My recollection of this episode was quite simple: that it was, hands down, the worst and most irrelevant Twin Peaks in existence. Prior to rewatching it, I even considered not reviewing this episode, or just pasting a big Warning! sign instead of a traditional review. But, actually, this episode—aside from a few parts—is not that bad.

If nothing else, it ties up some loose ends, like the question of who shot Coop in the first-season finale: Josie. It brings the James-noir story to a welcome end. It even restores Ben Horne’s sanity.
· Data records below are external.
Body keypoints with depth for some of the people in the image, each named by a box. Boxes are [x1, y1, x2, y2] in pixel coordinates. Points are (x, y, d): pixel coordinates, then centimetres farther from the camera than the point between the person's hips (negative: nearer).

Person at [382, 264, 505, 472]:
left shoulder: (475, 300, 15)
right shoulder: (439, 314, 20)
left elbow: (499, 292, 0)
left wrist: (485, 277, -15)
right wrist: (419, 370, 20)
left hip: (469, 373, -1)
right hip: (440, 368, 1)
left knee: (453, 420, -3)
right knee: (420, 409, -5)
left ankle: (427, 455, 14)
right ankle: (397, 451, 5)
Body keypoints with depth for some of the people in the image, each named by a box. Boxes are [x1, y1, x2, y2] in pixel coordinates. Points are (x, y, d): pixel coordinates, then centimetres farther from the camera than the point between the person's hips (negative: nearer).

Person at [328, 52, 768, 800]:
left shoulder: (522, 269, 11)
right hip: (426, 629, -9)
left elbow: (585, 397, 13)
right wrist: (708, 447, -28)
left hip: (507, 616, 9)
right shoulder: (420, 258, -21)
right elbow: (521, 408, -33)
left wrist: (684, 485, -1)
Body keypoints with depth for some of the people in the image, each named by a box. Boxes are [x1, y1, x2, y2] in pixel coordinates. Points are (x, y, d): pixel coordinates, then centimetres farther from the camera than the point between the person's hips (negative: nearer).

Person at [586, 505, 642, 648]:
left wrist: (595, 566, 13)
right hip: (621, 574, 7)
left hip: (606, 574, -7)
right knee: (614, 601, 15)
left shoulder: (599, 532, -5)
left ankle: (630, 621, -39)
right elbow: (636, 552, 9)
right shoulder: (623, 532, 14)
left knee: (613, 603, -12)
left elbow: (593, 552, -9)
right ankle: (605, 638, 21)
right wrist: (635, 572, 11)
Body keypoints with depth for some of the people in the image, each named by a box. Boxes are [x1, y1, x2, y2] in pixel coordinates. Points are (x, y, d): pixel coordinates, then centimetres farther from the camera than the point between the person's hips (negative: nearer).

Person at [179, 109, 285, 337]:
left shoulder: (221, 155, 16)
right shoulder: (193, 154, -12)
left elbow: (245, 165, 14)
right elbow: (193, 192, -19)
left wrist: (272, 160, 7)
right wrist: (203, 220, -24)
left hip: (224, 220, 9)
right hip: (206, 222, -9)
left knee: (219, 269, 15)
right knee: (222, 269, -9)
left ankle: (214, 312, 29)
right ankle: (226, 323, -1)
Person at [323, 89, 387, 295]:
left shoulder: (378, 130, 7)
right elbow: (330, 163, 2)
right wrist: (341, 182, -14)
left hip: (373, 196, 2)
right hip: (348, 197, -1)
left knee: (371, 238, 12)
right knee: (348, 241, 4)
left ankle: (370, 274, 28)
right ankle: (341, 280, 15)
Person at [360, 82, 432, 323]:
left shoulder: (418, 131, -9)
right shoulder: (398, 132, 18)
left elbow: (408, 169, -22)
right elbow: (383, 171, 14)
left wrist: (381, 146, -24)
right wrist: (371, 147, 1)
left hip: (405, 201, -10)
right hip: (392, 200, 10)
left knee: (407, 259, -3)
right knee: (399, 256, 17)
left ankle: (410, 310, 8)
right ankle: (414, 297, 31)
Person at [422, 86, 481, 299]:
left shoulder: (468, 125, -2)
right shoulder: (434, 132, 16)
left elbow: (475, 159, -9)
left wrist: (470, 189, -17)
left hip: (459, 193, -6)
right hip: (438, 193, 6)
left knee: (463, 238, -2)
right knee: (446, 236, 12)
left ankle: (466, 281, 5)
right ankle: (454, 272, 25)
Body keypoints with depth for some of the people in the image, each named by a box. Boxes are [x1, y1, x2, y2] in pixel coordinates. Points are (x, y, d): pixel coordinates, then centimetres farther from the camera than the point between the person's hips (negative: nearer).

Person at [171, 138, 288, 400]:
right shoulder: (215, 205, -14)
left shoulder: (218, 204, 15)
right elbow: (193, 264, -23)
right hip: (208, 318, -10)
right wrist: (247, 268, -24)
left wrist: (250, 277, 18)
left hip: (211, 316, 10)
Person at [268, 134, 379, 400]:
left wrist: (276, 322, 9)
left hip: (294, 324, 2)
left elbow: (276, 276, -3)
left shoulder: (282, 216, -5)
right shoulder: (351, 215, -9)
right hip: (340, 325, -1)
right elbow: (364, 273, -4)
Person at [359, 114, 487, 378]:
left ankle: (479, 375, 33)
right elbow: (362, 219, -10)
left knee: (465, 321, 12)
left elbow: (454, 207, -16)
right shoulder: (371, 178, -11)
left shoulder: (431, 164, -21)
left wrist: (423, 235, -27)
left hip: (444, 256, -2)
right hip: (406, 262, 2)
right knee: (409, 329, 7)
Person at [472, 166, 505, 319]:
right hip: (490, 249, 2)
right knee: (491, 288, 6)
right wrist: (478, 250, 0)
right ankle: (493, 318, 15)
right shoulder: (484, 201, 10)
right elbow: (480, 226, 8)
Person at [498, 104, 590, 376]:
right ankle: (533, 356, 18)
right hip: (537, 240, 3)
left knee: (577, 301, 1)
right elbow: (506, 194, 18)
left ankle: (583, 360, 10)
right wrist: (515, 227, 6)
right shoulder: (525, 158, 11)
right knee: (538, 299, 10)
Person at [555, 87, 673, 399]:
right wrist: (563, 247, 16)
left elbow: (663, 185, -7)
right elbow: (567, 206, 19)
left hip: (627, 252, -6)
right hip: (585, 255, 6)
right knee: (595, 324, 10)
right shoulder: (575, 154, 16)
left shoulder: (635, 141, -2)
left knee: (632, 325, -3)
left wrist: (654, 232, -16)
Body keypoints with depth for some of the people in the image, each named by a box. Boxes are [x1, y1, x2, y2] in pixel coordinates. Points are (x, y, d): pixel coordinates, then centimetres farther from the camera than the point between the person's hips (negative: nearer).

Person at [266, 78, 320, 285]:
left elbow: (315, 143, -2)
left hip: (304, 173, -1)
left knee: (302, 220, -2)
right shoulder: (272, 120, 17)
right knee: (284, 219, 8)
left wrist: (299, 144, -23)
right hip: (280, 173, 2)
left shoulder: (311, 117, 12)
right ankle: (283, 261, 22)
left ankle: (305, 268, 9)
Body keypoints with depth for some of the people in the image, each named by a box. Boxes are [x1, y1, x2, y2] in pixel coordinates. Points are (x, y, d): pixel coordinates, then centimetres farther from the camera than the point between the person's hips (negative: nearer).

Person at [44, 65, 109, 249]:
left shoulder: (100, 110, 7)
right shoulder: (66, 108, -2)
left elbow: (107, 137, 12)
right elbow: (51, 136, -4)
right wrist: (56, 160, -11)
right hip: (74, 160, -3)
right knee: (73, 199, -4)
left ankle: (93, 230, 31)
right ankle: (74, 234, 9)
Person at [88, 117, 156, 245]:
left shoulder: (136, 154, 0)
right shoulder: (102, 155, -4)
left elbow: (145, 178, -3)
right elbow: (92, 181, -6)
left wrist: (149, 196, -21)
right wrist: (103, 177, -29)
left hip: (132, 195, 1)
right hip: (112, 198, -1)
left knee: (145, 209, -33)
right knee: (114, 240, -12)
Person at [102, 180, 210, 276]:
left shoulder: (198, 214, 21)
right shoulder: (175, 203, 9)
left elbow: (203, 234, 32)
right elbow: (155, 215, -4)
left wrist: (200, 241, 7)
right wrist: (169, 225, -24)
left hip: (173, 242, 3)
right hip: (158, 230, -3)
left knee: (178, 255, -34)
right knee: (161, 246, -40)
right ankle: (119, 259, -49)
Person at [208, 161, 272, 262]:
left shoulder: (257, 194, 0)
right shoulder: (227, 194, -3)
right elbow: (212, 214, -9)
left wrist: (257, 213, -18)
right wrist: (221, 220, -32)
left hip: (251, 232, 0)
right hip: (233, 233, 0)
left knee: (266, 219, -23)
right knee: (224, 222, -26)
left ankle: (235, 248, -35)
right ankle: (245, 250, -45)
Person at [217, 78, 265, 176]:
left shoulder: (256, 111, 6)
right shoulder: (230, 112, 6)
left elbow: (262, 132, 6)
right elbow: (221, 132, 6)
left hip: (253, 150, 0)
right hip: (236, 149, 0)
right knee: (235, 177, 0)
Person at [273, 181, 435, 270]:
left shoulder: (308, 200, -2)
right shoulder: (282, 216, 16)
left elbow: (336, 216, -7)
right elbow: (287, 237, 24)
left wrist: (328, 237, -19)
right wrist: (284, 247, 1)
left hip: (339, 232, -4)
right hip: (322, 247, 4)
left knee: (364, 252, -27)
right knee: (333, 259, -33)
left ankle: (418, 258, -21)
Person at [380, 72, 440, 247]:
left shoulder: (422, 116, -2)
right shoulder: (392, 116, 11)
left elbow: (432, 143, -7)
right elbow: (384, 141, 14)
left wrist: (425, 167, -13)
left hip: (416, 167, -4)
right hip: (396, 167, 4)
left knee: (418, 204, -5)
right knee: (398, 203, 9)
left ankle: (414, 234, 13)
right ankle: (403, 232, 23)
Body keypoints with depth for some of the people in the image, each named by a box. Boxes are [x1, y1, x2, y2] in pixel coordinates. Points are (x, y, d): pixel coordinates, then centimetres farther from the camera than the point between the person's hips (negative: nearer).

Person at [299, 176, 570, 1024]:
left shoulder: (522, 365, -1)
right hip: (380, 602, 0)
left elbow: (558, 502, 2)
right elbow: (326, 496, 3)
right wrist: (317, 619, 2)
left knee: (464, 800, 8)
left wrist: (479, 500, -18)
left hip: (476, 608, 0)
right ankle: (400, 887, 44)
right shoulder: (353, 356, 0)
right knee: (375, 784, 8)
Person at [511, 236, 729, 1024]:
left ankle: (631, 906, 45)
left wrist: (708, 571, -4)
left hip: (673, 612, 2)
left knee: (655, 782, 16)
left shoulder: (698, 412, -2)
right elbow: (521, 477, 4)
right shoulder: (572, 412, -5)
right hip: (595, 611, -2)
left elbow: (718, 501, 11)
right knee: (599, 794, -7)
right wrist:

Although the zaniness of the Civil War reenactments is grating, they’re almost worth it to know we’ll never have to live through that again.

And it has Albert, who makes all things better.

But I think director Diane Keaton is actually saying something about the idea at the heart of Twin Peaks: violence against women and the objectification of women. In the bar, Donna is basically up for grabs. Any man who sees her tries to get into her personal space, even though she is obvious occupied with other tasks. James’s femme fatale looks at pictures of women in elegant advertisements before paying the piper for her sins. The camera frequently lingers over Josie, but only in parts, like her manicured hands, her red lips. These are classic male-gaze shots:

There is also the theme of chess, as we see in what I’m coming to think of as the post-credits credits (screencapped above), a few transitions, and this fun shot:

Now that Windom Earle is in Twin Peaks, he is both more horrifying and less horrifying than before. The scenes with Leo are very over the top, portraying Earle as a Pan-like god with his flute, calling the animalistic, Frankenstein’s monster Leo. A few scenes had the potential for suspense, but Keaton doesn’t quite have the horror-movie skills to make it happen. This shot, for instance, is really only disturbing if you think about. The visceral thrills aren’t there. (But notice how Caroline’s death-mask also fits into the male-gaze idea.):

Clues, Questions, and Answers:

• Whenever Earle takes a piece from the chess board, he also kills someone. A deadly game!

• Luckily, Pete is an expert chess player, and happy to help.

• Earle seemed excited by the idea of an owl postcard. Is he a person that Bob might enter?

• Interesting that Earle chooses to address Cooper through a hand-held tape recorder, just as Cooper talks to Diane.

Other Things that are Still Happening:

• Not much that I haven’t mentioned, really. Shelly and Bobby are now a public couple, as are Norma and Ed. This section might disappear in the next review.

• The Eckhardt plot continues.

Josie Kafka is a full-time cat servant and part-time rogue demon hunter. (What's a rogue demon?)